Rockstar Biopic Ends With Surprising Drug-Addled Death


Well-meaning hippy Bob Guy watched a movie about his favourite rockstar recently, titled “Rockstar: The Journey”. He is reported to have liked it, although he was very surprised when the main character developed a drug addiction which spiralled out of control and led to a tragically early and unglamorous death.

“I just can’t connect the dots,” said Guy. “The first half of the film, you know, with all the sex, drugs and rock and roll, that portion of the movie was really great. It showed just how amazing life could be as a rockstar. But then out of nowhere everything became really terrible! I never expected that.”

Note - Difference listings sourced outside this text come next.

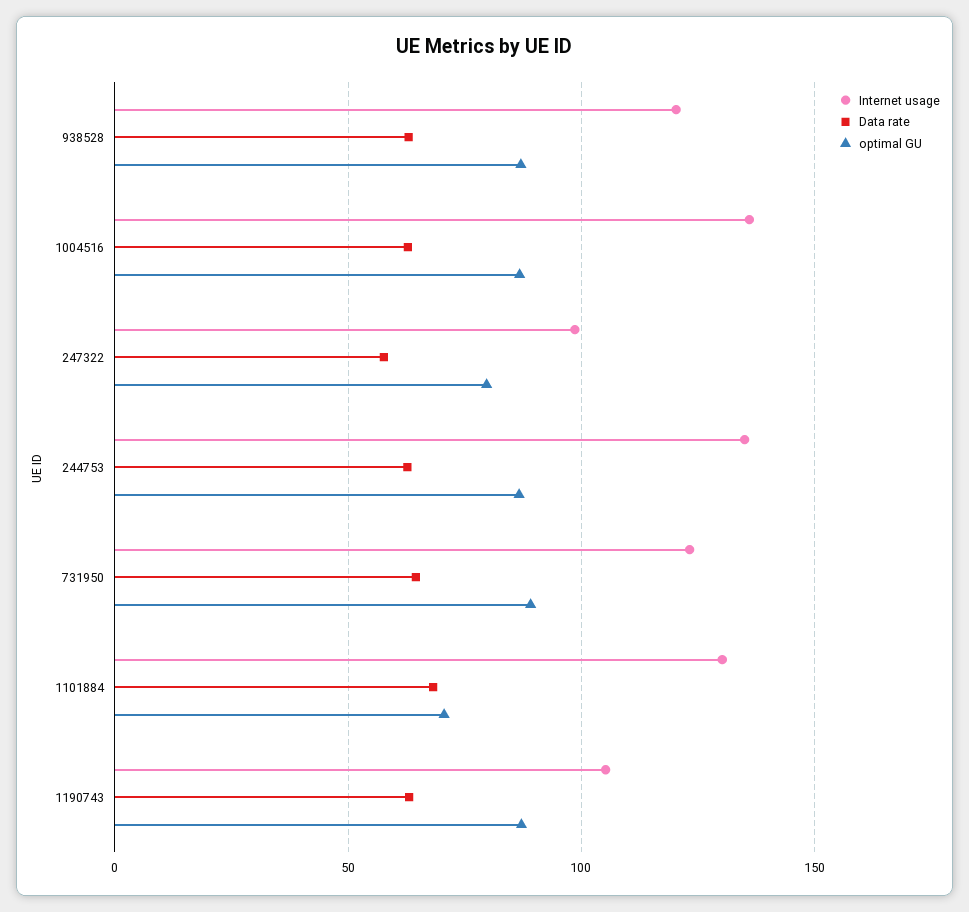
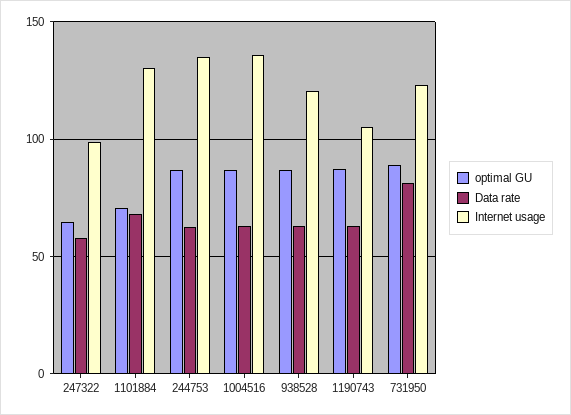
optimal GU, 247322: 80 -> 65
Data rate, 731950: 65 -> 80

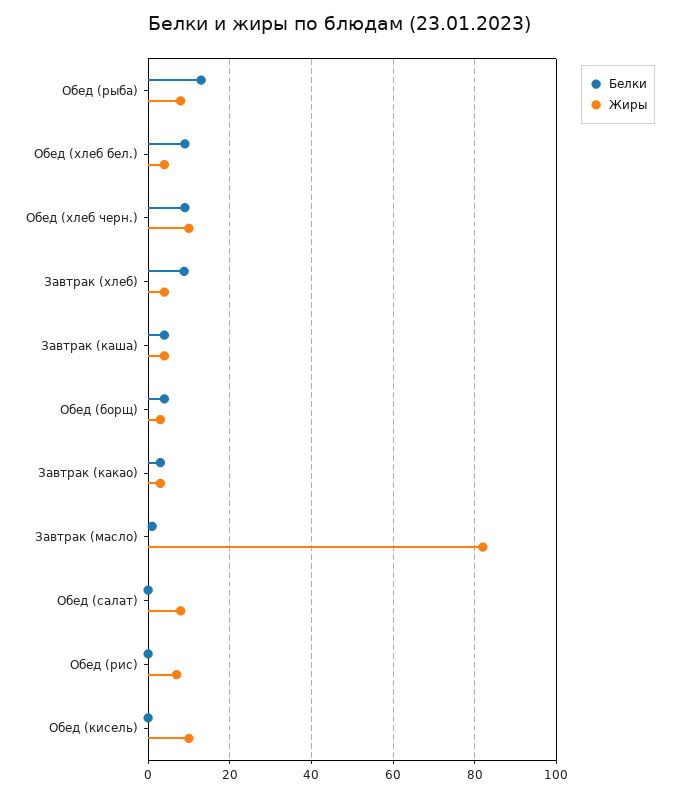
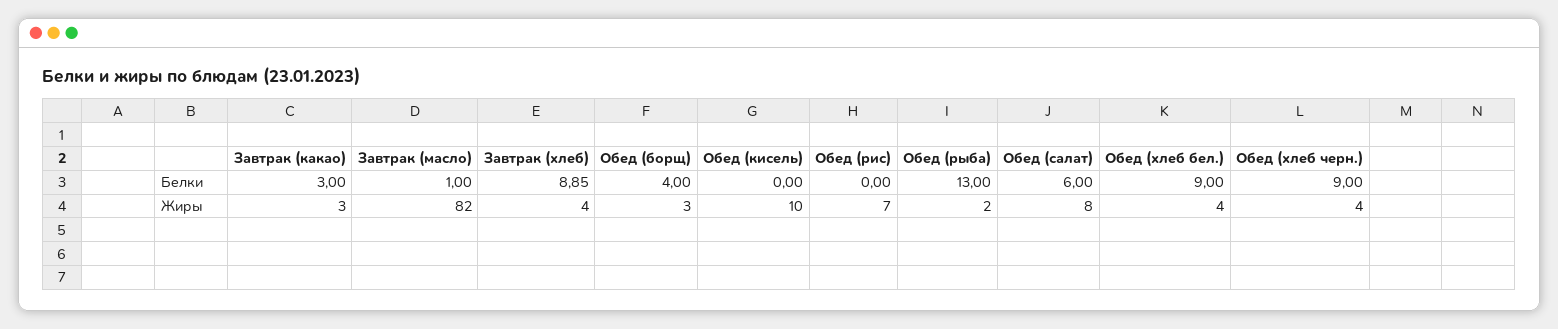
Жиры, Обед (рыба): 8 -> 2
Жиры, Обед (хлеб черн.): 10 -> 4
Белки, Завтрак (каша): 4 -> none
Жиры, Завтрак (каша): 4 -> none
Белки, Обед (салат): 0 -> 6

Guy was much more impressed with the recent Steve Jobs film which ended with a glorious triumph over adversity, featured plenty of inspirational semi-eastern quotes and sported an exciting soundtrack that made you think Jobs would never die. “Now that’s the sort of hero I grew up being told I would eventually become somehow,” said Guy. “Now the next generation can have the same dream I did and hero-worship someone whose flaws have no consequences.”

John Man, who directed “Rockstar: The Journey”, empathised with Guy. “I understand how he feels,” he said, before managing to express the date of his birth in the present tense: “I am also a child of the fifties, so I understand his confusion. As a younger Man I was shocked to learn that my future depended on my actions and decisions and would not be given to me along with my parents’ money.”

Guy took issue with Man’s comments after not really understanding them or even trying to read them properly. “I have spent most of my life rejecting the Man because he represents precisely those sorts of ‘actions’ and ‘decisions’. I chose to reject authority and develop costly physical addictions just like my heroes, and now the Man says my cultural values will lead to ruin? If that were really the case then Johnny Depp would have told an anecdote by now about Hunter S. Thompson having said that.”

Guy is reportedly hoping to turn his frustration into something profound. He will soon embark on an odyssey of self discovery by taking a Kerouac novel on an unplanned, ill-equipped journey reliving someone else’s counter-cultural feelings for himself. “Eventually I hope to misinterpret the word ‘beatnik’ directly from the source.” Meanwhile Man is hard at work on another film about his own exciting, transgressional youth, called “Not Cutting Hair”.